== Records supplied
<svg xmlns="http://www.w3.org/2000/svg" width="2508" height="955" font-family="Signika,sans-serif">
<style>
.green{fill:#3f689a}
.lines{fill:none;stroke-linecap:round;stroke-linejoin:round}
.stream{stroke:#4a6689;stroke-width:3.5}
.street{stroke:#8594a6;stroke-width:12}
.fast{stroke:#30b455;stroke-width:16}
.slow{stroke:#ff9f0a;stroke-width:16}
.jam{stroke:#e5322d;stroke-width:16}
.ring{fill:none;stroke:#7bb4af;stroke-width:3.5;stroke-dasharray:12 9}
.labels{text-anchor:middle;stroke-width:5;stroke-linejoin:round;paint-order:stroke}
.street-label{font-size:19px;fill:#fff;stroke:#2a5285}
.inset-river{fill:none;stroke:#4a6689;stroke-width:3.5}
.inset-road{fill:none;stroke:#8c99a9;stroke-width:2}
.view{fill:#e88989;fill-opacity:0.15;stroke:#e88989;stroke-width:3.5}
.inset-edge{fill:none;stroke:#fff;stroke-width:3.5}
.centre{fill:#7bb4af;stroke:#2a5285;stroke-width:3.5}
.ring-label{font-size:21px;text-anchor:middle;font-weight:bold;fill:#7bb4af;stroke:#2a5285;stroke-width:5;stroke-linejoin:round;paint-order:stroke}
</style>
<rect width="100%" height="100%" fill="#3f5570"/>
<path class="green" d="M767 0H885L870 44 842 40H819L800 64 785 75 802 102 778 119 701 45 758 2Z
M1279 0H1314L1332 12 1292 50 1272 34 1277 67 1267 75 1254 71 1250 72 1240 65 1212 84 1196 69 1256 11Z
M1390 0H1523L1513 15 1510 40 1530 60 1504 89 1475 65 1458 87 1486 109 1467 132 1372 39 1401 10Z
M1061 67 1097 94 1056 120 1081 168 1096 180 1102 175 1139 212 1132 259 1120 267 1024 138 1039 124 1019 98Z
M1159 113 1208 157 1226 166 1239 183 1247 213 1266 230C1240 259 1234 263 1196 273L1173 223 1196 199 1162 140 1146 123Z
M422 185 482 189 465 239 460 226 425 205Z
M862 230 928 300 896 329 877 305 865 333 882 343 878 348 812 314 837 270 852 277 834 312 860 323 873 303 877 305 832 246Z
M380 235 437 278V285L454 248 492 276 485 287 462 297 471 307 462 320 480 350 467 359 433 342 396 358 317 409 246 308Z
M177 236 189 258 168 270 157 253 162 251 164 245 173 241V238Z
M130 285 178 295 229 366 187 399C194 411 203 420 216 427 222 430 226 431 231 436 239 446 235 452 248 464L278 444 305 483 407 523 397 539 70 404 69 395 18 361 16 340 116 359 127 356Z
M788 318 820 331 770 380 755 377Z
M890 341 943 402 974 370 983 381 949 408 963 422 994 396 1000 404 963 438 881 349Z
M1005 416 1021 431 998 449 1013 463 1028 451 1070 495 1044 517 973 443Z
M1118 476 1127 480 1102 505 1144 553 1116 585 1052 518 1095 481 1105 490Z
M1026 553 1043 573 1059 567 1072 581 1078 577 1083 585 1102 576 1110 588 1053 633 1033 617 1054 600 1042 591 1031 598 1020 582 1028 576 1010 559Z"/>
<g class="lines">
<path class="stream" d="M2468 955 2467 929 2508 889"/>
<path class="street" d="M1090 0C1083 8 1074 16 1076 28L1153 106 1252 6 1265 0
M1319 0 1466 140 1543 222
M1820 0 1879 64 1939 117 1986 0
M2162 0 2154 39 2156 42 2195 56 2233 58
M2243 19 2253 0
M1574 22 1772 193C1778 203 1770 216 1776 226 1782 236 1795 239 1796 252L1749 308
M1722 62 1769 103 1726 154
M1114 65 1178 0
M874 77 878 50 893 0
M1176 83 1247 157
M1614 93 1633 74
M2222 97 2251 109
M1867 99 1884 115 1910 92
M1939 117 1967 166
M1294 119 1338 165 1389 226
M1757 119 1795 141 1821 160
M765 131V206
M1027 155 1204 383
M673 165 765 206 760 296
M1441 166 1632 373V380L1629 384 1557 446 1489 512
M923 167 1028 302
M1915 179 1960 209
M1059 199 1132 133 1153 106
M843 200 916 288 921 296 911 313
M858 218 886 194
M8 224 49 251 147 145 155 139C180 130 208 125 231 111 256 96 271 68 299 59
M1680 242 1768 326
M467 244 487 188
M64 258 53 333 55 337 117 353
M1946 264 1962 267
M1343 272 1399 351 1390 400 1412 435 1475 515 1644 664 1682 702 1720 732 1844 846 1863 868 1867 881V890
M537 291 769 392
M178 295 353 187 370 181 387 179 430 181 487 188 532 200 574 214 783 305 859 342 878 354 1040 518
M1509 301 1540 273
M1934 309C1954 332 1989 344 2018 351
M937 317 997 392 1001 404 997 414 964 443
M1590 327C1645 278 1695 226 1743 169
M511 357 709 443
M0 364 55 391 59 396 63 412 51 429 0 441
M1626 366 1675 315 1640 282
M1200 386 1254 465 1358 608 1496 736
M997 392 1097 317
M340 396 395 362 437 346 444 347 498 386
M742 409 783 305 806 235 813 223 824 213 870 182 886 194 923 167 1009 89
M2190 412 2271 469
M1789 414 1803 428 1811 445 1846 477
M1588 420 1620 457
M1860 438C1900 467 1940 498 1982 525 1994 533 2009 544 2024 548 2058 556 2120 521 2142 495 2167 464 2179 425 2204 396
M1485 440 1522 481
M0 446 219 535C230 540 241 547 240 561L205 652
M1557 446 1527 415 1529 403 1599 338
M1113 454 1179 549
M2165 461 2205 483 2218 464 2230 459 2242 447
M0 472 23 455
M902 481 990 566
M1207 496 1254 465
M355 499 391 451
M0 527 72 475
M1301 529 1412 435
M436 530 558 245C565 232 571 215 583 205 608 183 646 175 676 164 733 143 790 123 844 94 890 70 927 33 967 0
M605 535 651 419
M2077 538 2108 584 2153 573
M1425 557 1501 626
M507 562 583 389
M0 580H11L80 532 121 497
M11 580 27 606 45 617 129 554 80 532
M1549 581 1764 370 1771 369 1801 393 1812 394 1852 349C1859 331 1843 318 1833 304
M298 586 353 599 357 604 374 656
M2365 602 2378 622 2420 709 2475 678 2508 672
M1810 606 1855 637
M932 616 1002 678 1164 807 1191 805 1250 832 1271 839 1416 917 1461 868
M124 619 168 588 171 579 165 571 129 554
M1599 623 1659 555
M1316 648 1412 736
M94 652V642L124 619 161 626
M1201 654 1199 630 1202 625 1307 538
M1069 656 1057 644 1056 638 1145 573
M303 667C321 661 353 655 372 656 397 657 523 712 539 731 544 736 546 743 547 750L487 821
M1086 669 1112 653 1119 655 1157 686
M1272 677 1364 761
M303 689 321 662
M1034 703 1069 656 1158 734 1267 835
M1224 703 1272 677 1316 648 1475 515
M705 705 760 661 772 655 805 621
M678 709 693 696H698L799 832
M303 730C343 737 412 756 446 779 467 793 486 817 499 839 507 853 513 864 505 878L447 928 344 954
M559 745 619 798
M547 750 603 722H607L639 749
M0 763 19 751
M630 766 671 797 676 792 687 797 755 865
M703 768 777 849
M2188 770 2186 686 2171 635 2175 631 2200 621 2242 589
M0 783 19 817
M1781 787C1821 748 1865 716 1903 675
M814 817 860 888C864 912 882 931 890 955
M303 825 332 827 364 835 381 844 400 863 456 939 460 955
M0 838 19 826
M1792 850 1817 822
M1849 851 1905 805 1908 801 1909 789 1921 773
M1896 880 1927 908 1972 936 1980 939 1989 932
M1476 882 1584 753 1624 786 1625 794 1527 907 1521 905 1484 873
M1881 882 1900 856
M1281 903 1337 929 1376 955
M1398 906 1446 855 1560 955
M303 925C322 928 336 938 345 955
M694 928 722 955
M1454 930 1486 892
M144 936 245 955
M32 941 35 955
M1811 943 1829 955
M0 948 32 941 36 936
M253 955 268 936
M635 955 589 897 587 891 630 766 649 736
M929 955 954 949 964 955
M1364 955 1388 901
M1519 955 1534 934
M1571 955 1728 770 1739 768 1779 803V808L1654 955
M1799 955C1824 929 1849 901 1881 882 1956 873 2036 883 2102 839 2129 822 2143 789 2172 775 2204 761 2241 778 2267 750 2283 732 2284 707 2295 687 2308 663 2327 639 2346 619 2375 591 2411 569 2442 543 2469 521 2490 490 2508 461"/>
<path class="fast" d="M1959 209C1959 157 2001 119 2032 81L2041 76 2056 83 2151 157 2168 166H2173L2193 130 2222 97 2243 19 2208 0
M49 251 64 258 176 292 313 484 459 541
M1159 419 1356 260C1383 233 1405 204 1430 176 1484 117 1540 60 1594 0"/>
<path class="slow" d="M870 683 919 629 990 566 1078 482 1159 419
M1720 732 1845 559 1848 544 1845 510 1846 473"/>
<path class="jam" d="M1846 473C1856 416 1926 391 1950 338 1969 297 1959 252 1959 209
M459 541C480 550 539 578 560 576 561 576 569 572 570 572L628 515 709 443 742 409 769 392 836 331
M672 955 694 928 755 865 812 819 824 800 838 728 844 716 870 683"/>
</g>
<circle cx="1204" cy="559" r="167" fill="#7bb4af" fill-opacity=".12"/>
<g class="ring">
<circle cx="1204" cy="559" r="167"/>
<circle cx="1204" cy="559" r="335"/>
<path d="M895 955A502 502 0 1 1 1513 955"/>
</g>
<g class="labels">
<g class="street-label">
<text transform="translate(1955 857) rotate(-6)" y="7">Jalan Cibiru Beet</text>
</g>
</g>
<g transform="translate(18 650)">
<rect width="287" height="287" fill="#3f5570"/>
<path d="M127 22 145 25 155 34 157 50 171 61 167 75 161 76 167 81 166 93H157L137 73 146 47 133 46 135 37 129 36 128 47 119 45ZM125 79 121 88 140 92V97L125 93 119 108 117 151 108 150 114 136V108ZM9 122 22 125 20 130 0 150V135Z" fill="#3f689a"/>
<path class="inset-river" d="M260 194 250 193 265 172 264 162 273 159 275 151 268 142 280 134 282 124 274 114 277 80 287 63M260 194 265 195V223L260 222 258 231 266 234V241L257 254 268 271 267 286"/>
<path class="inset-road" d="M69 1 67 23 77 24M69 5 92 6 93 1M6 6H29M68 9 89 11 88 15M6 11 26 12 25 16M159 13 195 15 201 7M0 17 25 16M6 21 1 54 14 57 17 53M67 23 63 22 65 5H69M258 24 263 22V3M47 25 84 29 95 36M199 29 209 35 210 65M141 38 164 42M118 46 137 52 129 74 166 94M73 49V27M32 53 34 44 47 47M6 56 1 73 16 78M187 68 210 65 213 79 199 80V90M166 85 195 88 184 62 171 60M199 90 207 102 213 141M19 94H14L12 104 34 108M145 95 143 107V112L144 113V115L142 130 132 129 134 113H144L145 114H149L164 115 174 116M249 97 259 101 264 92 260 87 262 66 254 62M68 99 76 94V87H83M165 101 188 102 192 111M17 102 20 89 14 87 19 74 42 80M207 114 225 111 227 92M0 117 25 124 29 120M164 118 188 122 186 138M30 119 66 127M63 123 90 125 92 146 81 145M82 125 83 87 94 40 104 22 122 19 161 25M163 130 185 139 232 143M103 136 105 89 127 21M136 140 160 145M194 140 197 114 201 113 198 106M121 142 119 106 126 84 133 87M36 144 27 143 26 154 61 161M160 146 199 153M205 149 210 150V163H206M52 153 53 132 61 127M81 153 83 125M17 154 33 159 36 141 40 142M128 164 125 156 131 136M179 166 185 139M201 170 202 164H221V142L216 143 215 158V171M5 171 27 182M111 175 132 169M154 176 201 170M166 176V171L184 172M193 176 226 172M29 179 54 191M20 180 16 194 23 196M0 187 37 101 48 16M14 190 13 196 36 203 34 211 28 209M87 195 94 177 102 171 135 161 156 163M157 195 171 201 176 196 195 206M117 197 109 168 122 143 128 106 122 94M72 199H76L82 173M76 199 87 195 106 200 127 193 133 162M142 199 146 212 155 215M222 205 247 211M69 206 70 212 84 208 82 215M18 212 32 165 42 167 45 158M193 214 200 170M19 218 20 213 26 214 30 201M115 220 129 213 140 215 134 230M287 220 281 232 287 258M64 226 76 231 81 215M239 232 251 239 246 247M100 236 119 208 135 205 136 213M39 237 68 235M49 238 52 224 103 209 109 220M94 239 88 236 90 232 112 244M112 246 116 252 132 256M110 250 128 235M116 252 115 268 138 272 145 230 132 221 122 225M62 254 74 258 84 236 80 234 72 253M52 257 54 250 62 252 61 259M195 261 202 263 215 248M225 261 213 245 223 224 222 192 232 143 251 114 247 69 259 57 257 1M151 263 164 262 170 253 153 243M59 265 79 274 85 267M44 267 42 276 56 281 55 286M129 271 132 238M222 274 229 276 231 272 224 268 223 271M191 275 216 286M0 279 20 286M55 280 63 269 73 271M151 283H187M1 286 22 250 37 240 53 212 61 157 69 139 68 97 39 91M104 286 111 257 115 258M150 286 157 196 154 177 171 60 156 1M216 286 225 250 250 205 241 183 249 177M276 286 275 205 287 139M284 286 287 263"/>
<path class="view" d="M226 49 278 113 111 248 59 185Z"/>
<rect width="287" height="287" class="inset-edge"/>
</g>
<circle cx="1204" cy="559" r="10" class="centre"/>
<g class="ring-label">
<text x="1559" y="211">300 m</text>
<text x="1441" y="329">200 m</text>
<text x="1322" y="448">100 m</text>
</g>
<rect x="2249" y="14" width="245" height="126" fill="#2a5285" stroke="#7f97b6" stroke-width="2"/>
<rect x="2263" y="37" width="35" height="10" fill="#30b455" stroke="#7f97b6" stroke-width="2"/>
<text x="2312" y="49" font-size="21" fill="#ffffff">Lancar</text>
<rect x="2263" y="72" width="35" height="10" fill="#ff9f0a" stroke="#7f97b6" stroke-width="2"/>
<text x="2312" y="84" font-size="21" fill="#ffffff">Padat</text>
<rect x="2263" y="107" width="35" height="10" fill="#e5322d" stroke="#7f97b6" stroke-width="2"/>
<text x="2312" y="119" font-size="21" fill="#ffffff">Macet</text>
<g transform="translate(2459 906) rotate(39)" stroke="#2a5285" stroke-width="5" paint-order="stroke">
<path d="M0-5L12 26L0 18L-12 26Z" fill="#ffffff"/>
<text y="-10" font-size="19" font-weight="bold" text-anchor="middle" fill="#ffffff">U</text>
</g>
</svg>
====
* Instructions to follow
Return every line holding the word "lines" from the records.

* Answer space
.lines{fill:none;stroke-linecap:round;stroke-linejoin:round}
<g class="lines">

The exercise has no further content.